=== Section Start ===

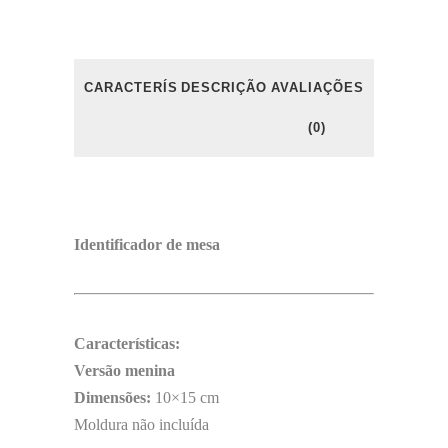
CARACTERÍSTICAS
DESCRIÇÃO
AVALIAÇÕES
(0)
Identificador de mesa
Características:
Versão menina
Dimensões:
10×15 cm
Moldura não incluída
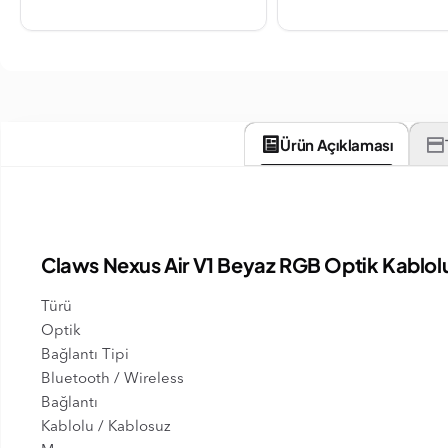
Ürün Açıklaması
Claws Nexus Air V1 Beyaz RGB Optik Kabl
Türü
Optik
Bağlantı Tipi
Bluetooth / Wireless
Bağlantı
Kablolu / Kablosuz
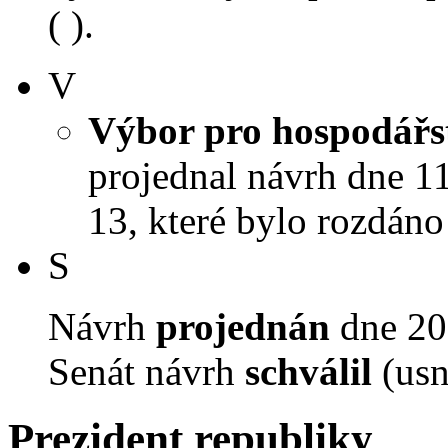
( ).
V
Výbor pro hospodářst
projednal návrh dne 11.
13, které bylo rozdáno
S
Návrh
projednán
dne 20.
Senát návrh
schválil
(usn
Prezident republiky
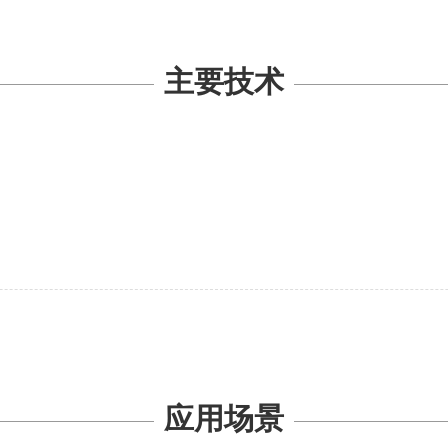
主要技术
应用场景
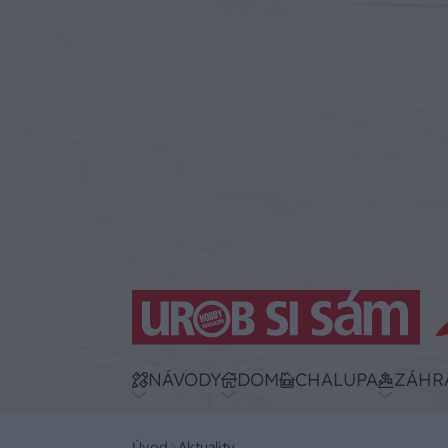
NÁVODY
DOM
CHALUPA
ZÁHR
Úvod
Aktuality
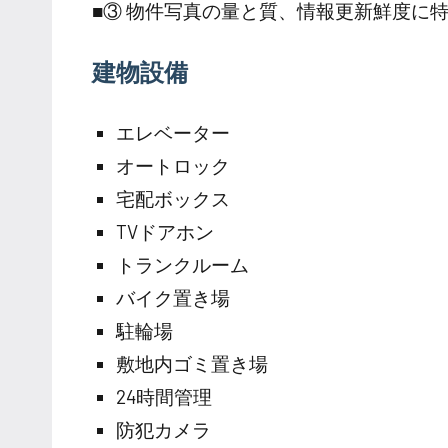
■③ 物件写真の量と質、情報更新鮮度に
建物設備
エレベーター
オートロック
宅配ボックス
TVドアホン
トランクルーム
バイク置き場
駐輪場
敷地内ゴミ置き場
24時間管理
防犯カメラ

=== Section End ===

▶ Instructions to follow: Verbatim, write out the line containing "projednal návrh dne 11." and all later lines through the end of the records, leaving every picture out.

▶ Output of the exercise:
projednal návrh dne 11.
13, které bylo rozdáno
S
Návrh
projednán
dne 20.
Senát návrh
schválil
(usn
Prezident republiky
主要技术
应用场景
NÁVODY
DOM
CHALUPA
ZÁHR
Úvod
Aktuality
■③ 物件写真の量と質、情報更新鮮度に
建物設備
エレベーター
オートロック
宅配ボックス
TVドアホン
トランクルーム
バイク置き場
駐輪場
敷地内ゴミ置き場
24時間管理
防犯カメラ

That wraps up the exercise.